● **TASK DETAILS**:
Below are some entries. Copy each line that holds the string "TRIANGLE".

(Stored data)

::::

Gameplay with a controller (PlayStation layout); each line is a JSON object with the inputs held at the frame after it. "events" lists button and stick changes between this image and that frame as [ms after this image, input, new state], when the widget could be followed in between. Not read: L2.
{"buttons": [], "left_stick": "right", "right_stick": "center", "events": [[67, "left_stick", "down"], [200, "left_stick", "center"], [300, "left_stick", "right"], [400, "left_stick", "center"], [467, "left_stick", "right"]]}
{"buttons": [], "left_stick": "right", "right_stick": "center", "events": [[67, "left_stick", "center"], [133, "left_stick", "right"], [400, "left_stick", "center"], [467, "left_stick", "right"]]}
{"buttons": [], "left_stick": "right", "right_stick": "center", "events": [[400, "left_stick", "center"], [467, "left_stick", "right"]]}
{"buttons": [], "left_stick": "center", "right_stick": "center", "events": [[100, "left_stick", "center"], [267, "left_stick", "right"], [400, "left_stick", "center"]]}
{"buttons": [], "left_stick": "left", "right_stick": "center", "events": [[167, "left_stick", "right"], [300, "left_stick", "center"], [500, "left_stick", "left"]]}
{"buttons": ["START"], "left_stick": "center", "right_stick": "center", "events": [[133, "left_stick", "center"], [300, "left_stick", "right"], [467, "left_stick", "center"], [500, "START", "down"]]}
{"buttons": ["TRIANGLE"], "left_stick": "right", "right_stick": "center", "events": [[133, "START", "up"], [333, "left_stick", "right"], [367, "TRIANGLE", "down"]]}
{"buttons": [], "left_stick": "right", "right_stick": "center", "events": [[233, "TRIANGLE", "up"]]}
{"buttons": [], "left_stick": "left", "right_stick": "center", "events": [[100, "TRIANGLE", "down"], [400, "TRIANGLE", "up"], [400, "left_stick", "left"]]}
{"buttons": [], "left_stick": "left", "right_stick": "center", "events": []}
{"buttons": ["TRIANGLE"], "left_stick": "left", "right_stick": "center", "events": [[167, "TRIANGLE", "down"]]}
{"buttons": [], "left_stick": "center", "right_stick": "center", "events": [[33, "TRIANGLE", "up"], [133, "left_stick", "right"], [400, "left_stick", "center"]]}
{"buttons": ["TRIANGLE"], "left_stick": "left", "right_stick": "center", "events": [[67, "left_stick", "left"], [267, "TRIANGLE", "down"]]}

::::

● **WRITTEN ANSWER**:
{"buttons": ["TRIANGLE"], "left_stick": "right", "right_stick": "center", "events": [[133, "START", "up"], [333, "left_stick", "right"], [367, "TRIANGLE", "down"]]}
{"buttons": [], "left_stick": "right", "right_stick": "center", "events": [[233, "TRIANGLE", "up"]]}
{"buttons": [], "left_stick": "left", "right_stick": "center", "events": [[100, "TRIANGLE", "down"], [400, "TRIANGLE", "up"], [400, "left_stick", "left"]]}
{"buttons": ["TRIANGLE"], "left_stick": "left", "right_stick": "center", "events": [[167, "TRIANGLE", "down"]]}
{"buttons": [], "left_stick": "center", "right_stick": "center", "events": [[33, "TRIANGLE", "up"], [133, "left_stick", "right"], [400, "left_stick", "center"]]}
{"buttons": ["TRIANGLE"], "left_stick": "left", "right_stick": "center", "events": [[67, "left_stick", "left"], [267, "TRIANGLE", "down"]]}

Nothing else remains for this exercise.